Risque foudre : comment sortir de ce maquis ?

Lobbying des fabricants de paratonnerres, norme français inopportune, conflits d’intérêts... deux experts dénoncent les dysfonctionnements de la filière du risque foudre. Ils plaident en faveur de de la norme européenne EN 62305. Et pour une structuration plus éthique de la filière.

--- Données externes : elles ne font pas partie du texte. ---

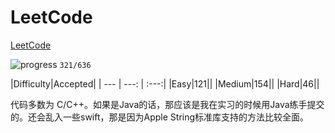 # LeetCode 

[LeetCode](https://leetcode.com/problemset/algorithms/)

![progress](http://progressed.io/bar/50)  `321/636`

|Difficulty|Accepted|
| --- | ---: | :---:|
|Easy|121||
|Medium|154||
|Hard|46||

代码多数为 C/C++。如果是Java的话，那应该是我在实习的时候用Java练手提交的。还会乱入一些swift，那是因为Apple String标准库支持的方法比较全面。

Alors que 40,4% des départs d’incendie sont dus à la foudre, selon une étude 2006 de l’INRS, l’organisme de référence dans la prévention des risques professionnels, le monde des bureaux d’études spécialisés dans le risque foudre est en pleine ébullition. En clair, on fait beaucoup de reproches au paratonnerre. « Prenez un beau catalogue de paratonnerres avec une belle référence, par exemple sur le Stade de France, et vous les vendrez assez facilement. Une fois posés, impossible de les tester. Comment alors savoir s’ils sont vraiment efficaces après quelques années ? », soulève Raymond Goiffon, fondateur du cabinet Expert Foudre Formation.
Selon l’expert, la France se trompe de problème : « Dans la protection contre le risque foudre, le paratonnerre – qui s’installe sur les toits – est secondaire. Le plus important, c’est le parafoudre – qui se pose au niveau des armoires de distribution électrique. En revanche, pour installer un parafoudre, il faut généralement couper l’alimentation électrique du site, donc arrêter la production…, estime, pour sa part, Gérard Schrepper, fondateur du bureau d’études en risque foudre GS Ing, lequel a réalisé récemment une étude durant 4 ans sur le risque foudre global de la ville de Dijon. Et ce, d’autant que les réseaux électriques sont de plus en plus complexes et sensibles. Notamment en raison de la multiplication des réseaux de courants faibles : ADSL, Ethernet, vidéosurveillances, détecteurs de risque feu ou systèmes de sécurité… Or ces réseaux démultiplient le risque foudre. »

Paratonnerre : une trop belle image. Et Raymond Goiffon d’enfoncer le cou : « Dans les années 50, les paratonnerres radioactifs se sont imposés sur le marché. Il y en a encore plusieurs dizaines de milliers sur nos toits. Depuis 1986, ils sont remplacés par les PDA (Paratonnerres à dispositifs d’amorçage) qui embarquent un module électronique servant à créer un champ électrique préférentiel à l’approche d’un orage. Ces équipements fonctionnent correctement en laboratoire. Une fois installés, la question persiste : les paratonnerres sont-ils réellement efficaces sur le moyen terme ? On peut très difficilement savoir sans les tester in situ. Or plus de 500 000 PDA sont en place aujourd’hui. » 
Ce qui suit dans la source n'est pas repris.